To My best friend, this blog is in response to your one called 'One Day' because it was to long to comment.
One day I will realise how everything you warned me about you is the opposite of the true you because any person who tells you that you are even close to how you see yourself so is either lying due to anger or has no idea who you really are but are jealous of what they see.
Yes, my best friend I have let my defences down with you but, I don't regret that and never will. Although I know you are a tremendous actress I think its also fair to say that I have also seen you when you weren't acting and i still didn't see the monster which you speak of. I love you for who you are, believe that it's good enough.
You may be young, we both are but you've faced a lot of things that many people never have to face in a life time let alone by the age of 16. That makes you one of the strongest person i know. And mentally you are very wise and way over 16. Despite what you think there is not a trace of evil within you, there is good and bad like in all people but nothing more than that and there never can be because you are above that and are much to good a person.

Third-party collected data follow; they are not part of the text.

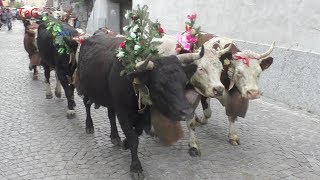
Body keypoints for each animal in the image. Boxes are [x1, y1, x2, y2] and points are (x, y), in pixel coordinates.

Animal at [76, 31, 204, 180]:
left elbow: (136, 133)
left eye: (184, 82)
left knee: (110, 115)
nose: (187, 111)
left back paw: (115, 136)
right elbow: (133, 138)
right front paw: (136, 167)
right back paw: (89, 126)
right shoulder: (123, 112)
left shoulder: (143, 114)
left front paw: (125, 143)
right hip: (85, 87)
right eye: (159, 85)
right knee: (87, 105)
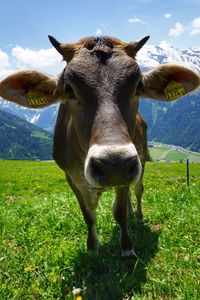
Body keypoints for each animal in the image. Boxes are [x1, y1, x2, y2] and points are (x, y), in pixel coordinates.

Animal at [0, 35, 199, 258]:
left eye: (138, 86)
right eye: (69, 89)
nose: (114, 164)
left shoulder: (128, 169)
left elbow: (119, 212)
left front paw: (127, 248)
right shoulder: (71, 177)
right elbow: (88, 214)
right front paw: (92, 246)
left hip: (141, 160)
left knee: (138, 190)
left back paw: (137, 215)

I've heard what people don't like about you, but those people haven't ever taken the time to get to know you and see what me and all the others who are lucky enough to get close to you have. And the fact that the one exception to this regrets her mistakes after just remembering the true you proves that. There was one day where a slight part of my mind doubted you and that day we had one of the only two fights we've had and i hated it and i hated myself for it and for ever having any doubt of you because It was so wrong of me to lose even the smallest amount of faith in you for just a second. We're never going back to a day like that again.
I will leave you, because as you've probably realised I tend to hang onto people who were once my close friends and i hold on to them for a very long time. We may not be as close as we are now forever but I will never hate you and you have my word on that. So you better prepare yourself because you're stuck with my annoying arse forever.
The things which I love about you I will love forever and I shall never think of you when I think of my stupidity. Being friends with you is one of the smartest things I've ever done and where would I be without you? because the thought of that and the fact after 2 years we won't be together any more scares me more than almost anything else. I know what I see in you and I will always remember you, my best friend. And if you change, well then I guess you'll have to deal with me changing alongside you.
One day you will realise you are not a monster and that it's what your friends think of you that is who you really are.